An upper endoscopy is usually the first test that was performed in the evaluation of a patient with dysphagia. Upper endoscopy might reveal a tortuous, dilated, sigmoid esophagus with retained saliva, fluid, or even food. Esophagitis might be seen due to stasis, especially of pills. Stasis might lead to esophageal candidiasis, commonly presenting with signs of esophagitis and overlying white exudate. Biopsies should always be performed to confirm Candida esophagitis in order to facilitate preoperative antifungal treatment.
Although rare, a preoperative upper endoscopy is essential to rule out a diagnosis of pseudoachalasia in which an infiltrating gastroesophageal junction tumor causes esophageal outflow obstruction mimicking achalasia. A high index of suspicion for pseudoachalasia should be maintained for patients older than 60 with a rapid progression of symptoms and excessive weight loss. Another rare but serious condition which can be detected endoscopically is the presence of esophageal varices. Computerized tomography or endoscopic ultrasound are helpful adjuncts to help confirm the diagnosis of pseudoachalasia and/or varices when suspected. The presence of either pseudoachalasia or esophageal varices is a contraindication to POEM and likely the completion of esophageal myotomy regardless of approach.

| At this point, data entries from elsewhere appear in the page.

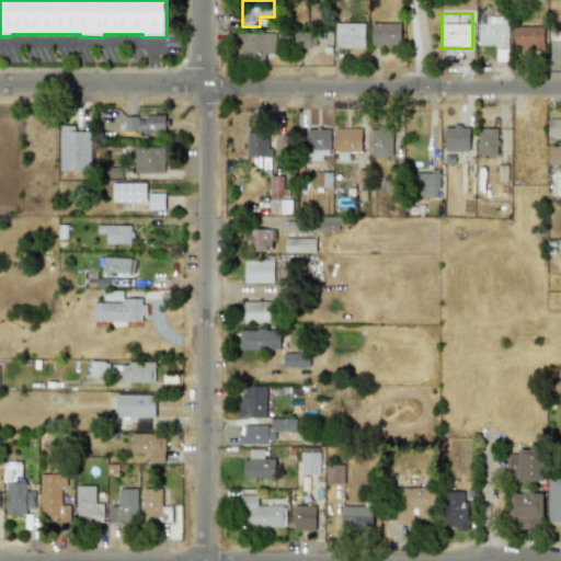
[(478,49),(510,49),(510,15),(478,15),(478,49)]
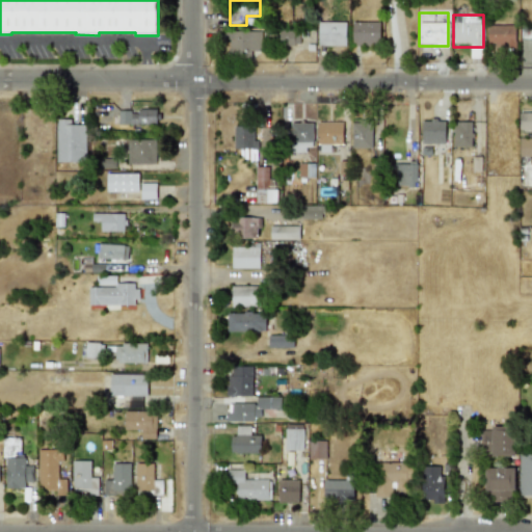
[(346,46),(346,22),(318,22),(318,46),(346,46)]
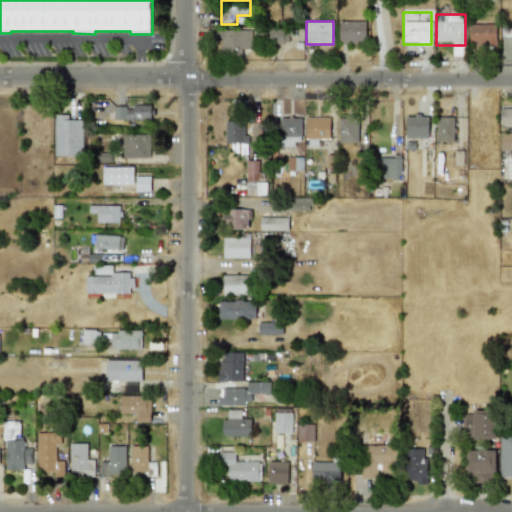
[(366,44),(366,21),(338,21),(338,44),(366,44)]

Although an esophagram can be normal in patients with early stages of achalasia, classically it reveals a tight narrowing at the gastroesophageal junction with a bird beak appearance, impaired LES relaxation, esophageal dilation, esophageal tertiary contractions, and poor esophageal emptying. A Timed Barium Swallow (TBS) provides information not only on esophageal anatomy but also on emptying. The TBS includes spot images that are performed at 1 min, 2 min, and 5 min after a barium bolus of 200 cm3. The contrast column height and width reported in centimeters indicate the relative severity of the esophagogastric outlet obstruction. This test is also useful to evaluate postoperative improvements in esophageal emptying.